The hype around AI is benefiting from a namespace clash. Remember, AI as in applied statistics or advanced autocomplete has nothing in common with AI as in Artificial General Intelligence. But because the same term is applied to both, the AI hype machine can piggyback on the AGI discourse.
It’s as if we decided to call self-driving cars “time machines”—
we’d be debating the ethics of time travel as though it were plausible.
For a refreshing counter-example, take a look at what Apple is saying about AI. Or rather, what it isn’t saying. In the most recent Apple keynote, the term AI wasn’t mentioned once.

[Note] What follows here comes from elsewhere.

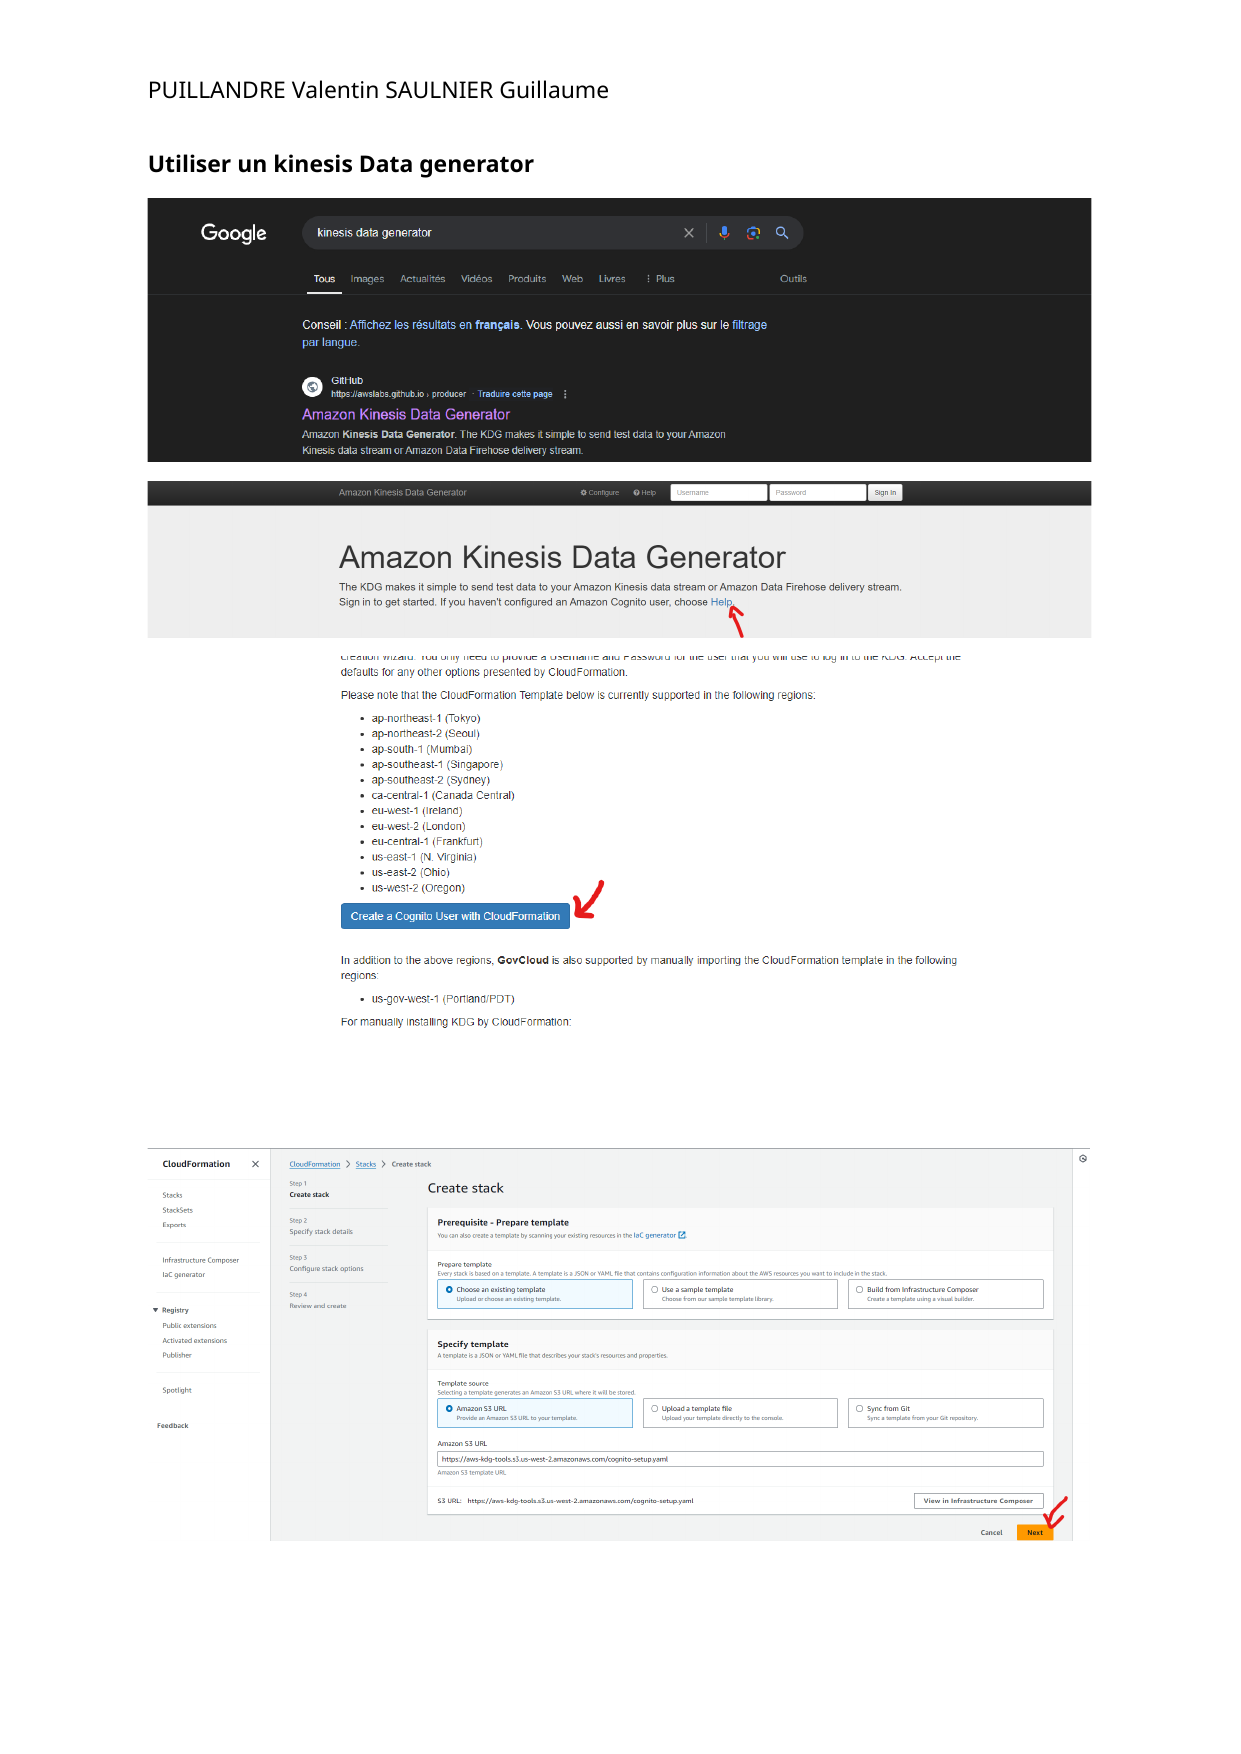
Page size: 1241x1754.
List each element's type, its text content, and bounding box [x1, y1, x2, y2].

Technology blogger Om Malik wrote:
One of the most noticeable aspects of the keynote was the distinct lack of mention of AI or ChatGPT.
I think this was a missed marketing opportunity for the company.
I couldn’t disagree more. Apple is using machine learning a-plenty: facial recognition, categorising your photos, and more. But instead of over-inflating that work with the term AI, they stick to the more descriptive term of machine learning.
I think this will pay off when the inevitable hype crash comes. Other companies, that have tied their value to the mast of AI will see their stock prices tank. But because Apple is not associating themselves with that term, they’re well positioned to ride out that crash.
What should you do?
Alright, it’s time for me to wrap this up with some practical words of advice.
Beware of the Law of the instrument. You know the one: when all you have is a hammer, everything looks a nail. There’s a corollary to that: when the market is investing heavily in hammers, everyone’s going to try to convince you that the world is full of nails. See if you can instead cultivate a genuine sense of nailspotting.
It should ring alarm bells if you find yourself thinking “how can I find a use for this technology?” Rather, spend your time figuring out what problem you’re trying to solve and only then evaluate which technologies might help you.
Never make any decision out of fear. FOMO—Fear Of Missing Out—has been weaponised again and again, by crypto, by “web3”, by “AI”.
The message is always the same: “don’t get left behind!”
“It’s inevitable!” they cry. But you know what’s genuinely inevitable? Climate change. So maybe focus your energy there.
Links
I’ll leave you with some links.
I highly recommend you get a copy of the book, The Intelligence Illusion by Baldur Bjarnason. You can find it at illusion.baldurbjarnason.com
The subtitle is “a practical guide to the business risks of generative AI.” It doesn’t get into philosophical debates on potential future advances. Instead it concentrates squarely on the pros and cons of using these tools in your business today. It’s backed up by tons of research with copious amounts of footnotes and citations if you want to dive deeper into any of the issues.
If you don’t have time to read the whole book, Baldur has also created a kind of cheat sheet. Go to needtoknow.fyi and you can a one-page list of cards to help you become an AI bullshit detector.
I keep track of interesting developments in this space on my own website, tagging with “machine learning” at adactio.com/tags/machinelearning
Thank you very much for your time today.